Светлый фон

Вице-канцлер поднёс холодные тонкие пальцы ко лбу. Лоб пылал.

 

* * *

 

Рыночная площадь в Вене просыпается рано. Здесь и рыба живая дунайская, которую привозят рыбаки, едва только откроются крепостные ворота; мясные туши на крючьях, горы фруктов самых диковинных, овощи, пахучие травы. Можно купить и кафтан, и башмаки, и трубку зрительную, и монастырёк дорожный, а в нём два ножичка, да ноженки, да вилка, да свайка, да зубочистка. Но гвалта, неразберихи и толчеи, как на Ильинке или в Ветошном переулке в Москве, — нет. Там нищему или юродивому деньгу не подашь — так гляди и грязью навозной закидают или шапку сорвут запросто. И кричи, беги меж рядов, только толку от того чуть.

В Вене торгуют чинно, вещь подают с поклоном, а не суют в лицо, так что и не разглядишь товара. Люди ходят не спеша, в одеждах чистых. Тут и яркие красные платья из бархата рытого испанского или французского увидеть можно на кавалерах знатных; тёмные — синие или чёрные — с отливом из сукон немецких — на людях поскромнее; из восточных пёстрых тканей, сверкающих так, что в глазах рябит, — на горожанках богатых.

Купцы, ежели из немцев, то всё больше бритые, а ежели из восточных людей, то в чалмах и с бородами ухоженными — товар раскладывают по порядку, одним глазом всё видно.

Правда и в Вене не без греха. Цыгане крутятся, цыганки трясут широкими юбками, цыганята как черти шастают, и глаза у них чертячьи — дерзкие. Ходят и нищие оборванцы. Рвануть кошель из-под камзола вполне могут, но всё же спокойнее здесь, чем на московском торжище.

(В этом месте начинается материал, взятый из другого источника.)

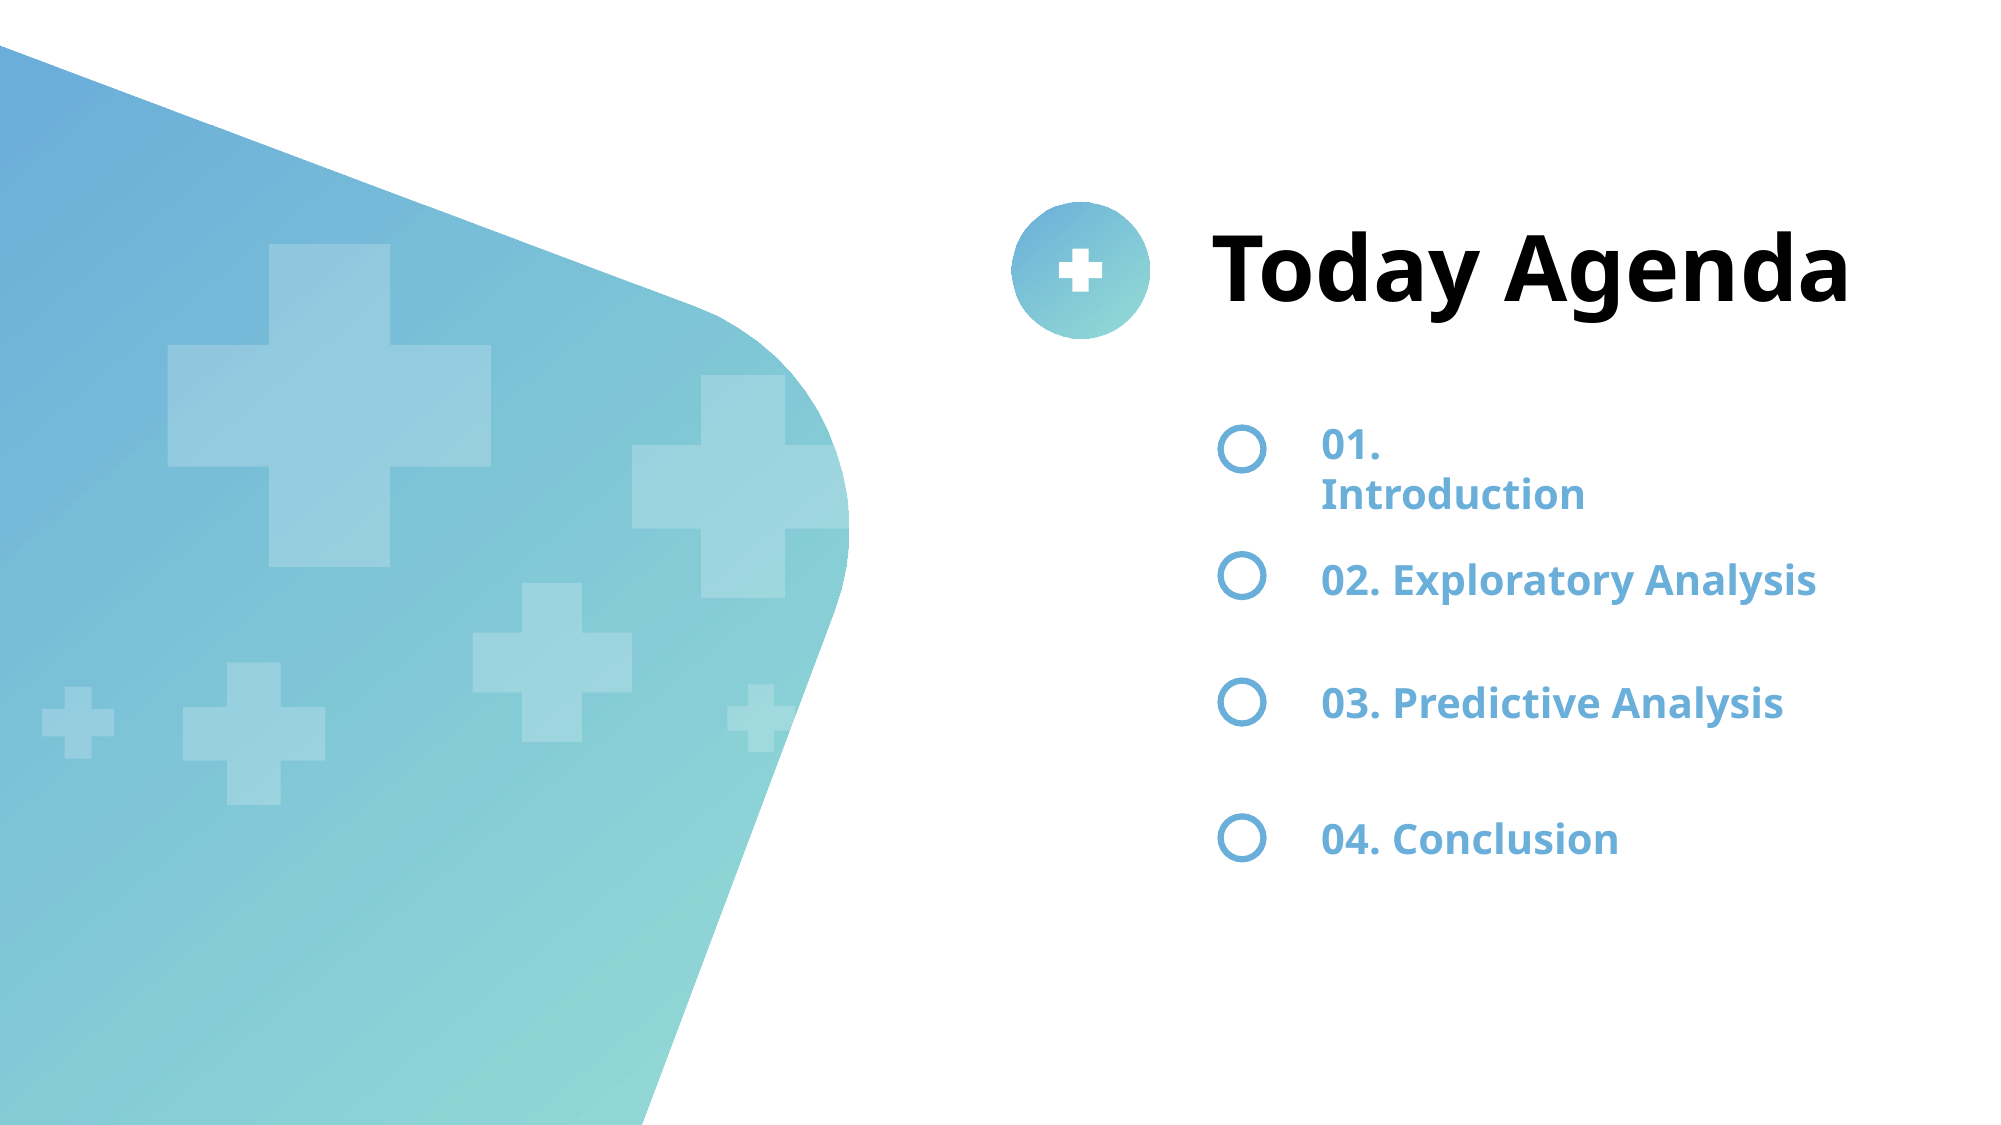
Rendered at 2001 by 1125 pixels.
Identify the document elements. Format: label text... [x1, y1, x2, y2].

text_box 01. Introduction [1306, 410, 1660, 526]
text_box [1220, 680, 1264, 724]
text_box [41, 243, 855, 806]
text_box 04. Conclusion [1306, 804, 1709, 871]
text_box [1011, 200, 1150, 340]
text_box [1220, 554, 1264, 598]
text_box [1220, 816, 1264, 860]
text_box [1220, 427, 1264, 471]
text_box 02. Exploratory Analysis [1306, 545, 1875, 661]
text_box 03. Predictive Analysis [1306, 669, 1849, 735]
text_box [0, 45, 759, 1125]
list Today Agenda [1196, 201, 1875, 329]
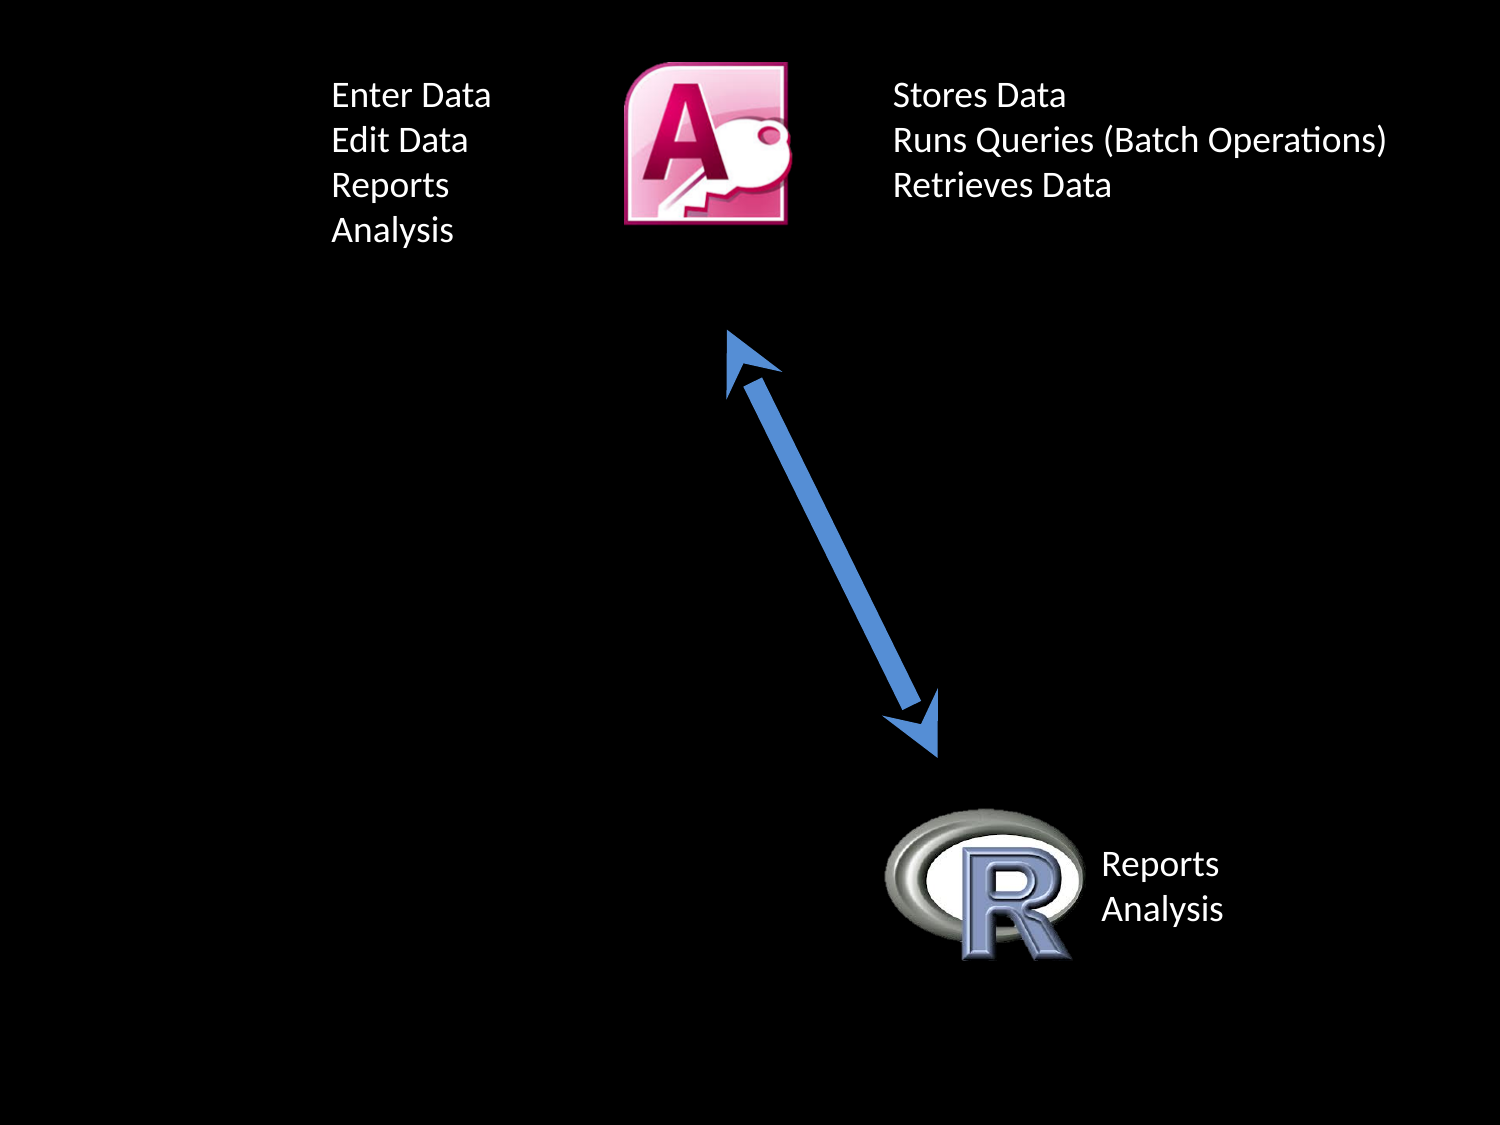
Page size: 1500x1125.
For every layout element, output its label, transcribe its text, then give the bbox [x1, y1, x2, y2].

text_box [726, 329, 938, 759]
text_box Enter Data Edit Data Reports Analysis [316, 62, 507, 258]
text_box Reports Analysis [1090, 831, 1240, 937]
picture [624, 62, 798, 235]
picture [884, 808, 1087, 961]
text_box Stores Data Runs Queries (Batch Operations) Retrieves Data [878, 62, 1403, 213]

По рыночной площади в Вене ходит русский бравый офицер Александр Румянцев. Усы колечками закручены, на бедре шпага, лицо весёлое. Присматривается офицер к людям, слушает разговоры. Товар не берёт, а так притиснется, где пошумнее, глянет остро, пойдёт дальше. А мысль у офицера такая: если наследник в городе, то или сам он, или люди его на площадь придут. Мимо рынка не пройти. Покушать ли чего царевич изволит или вещицу купить — найдёшь только на рынке. А ещё думает офицер: любимая Ефросиньюшка с царевичем. Ей-то, наверное, наследник подарочек заморский захочет купить, или она сама того попросит. И опять мимо рынка не пройти. Но то так кумекает офицер, дабы время не терять. Такой уж он человек нетерпеливый, а в Вене по предписанию военному офицер сей дожидается Веселовского, что уехал к царю, в Амстердам. На рынок ходит на всякий случай. Авось и скажется царевич.

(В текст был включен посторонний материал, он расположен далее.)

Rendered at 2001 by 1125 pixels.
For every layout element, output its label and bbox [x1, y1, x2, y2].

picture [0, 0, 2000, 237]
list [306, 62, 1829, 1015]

И русское «авось» Румянцева не подвело. Удачливый он был, везучий.

Утром чуть свет забежал офицер на подворье к Веселовскому. Но сказали: ещё не пожаловал. Румянцев вышел из дома, постоял на крыльце каменном, позвенел шпорой и пошёл на рынок. Не доходя торговой площади, свернул в харчевню. Над входом бык из жести ветром на вертеле вертится. Полюбовался офицер забавной игрушкой, вошёл в харчевню. Над очагом туша жарится, и хозяин в фартуке длинным ножом срезает с неё поджаренное румяное мясо. Бросает на блюда. И мясо такое, что слюна брызжет. Если деньги есть, последние отдашь.